* _Action item_
In the records below, copy the line that contains "the wall and" and each line after it, word for word, through the last.

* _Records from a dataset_
-*-*-
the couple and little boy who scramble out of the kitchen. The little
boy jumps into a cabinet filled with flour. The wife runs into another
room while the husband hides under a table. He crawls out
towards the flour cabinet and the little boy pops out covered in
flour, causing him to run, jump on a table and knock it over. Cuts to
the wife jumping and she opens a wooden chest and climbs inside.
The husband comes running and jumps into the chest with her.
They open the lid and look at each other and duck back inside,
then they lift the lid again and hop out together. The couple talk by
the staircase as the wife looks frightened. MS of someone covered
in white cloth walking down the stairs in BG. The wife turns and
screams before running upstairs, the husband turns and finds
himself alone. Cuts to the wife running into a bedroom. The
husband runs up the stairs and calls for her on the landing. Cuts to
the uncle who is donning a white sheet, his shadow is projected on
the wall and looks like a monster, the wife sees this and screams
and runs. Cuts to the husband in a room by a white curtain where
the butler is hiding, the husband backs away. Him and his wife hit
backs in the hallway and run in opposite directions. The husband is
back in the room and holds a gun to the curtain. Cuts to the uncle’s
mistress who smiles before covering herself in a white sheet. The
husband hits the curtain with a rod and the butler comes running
-*-*-
* _Output_
the wall and looks like a monster, the wife sees this and screams
and runs. Cuts to the husband in a room by a white curtain where
the butler is hiding, the husband backs away. Him and his wife hit
backs in the hallway and run in opposite directions. The husband is
back in the room and holds a gun to the curtain. Cuts to the uncle’s
mistress who smiles before covering herself in a white sheet. The
husband hits the curtain with a rod and the butler comes running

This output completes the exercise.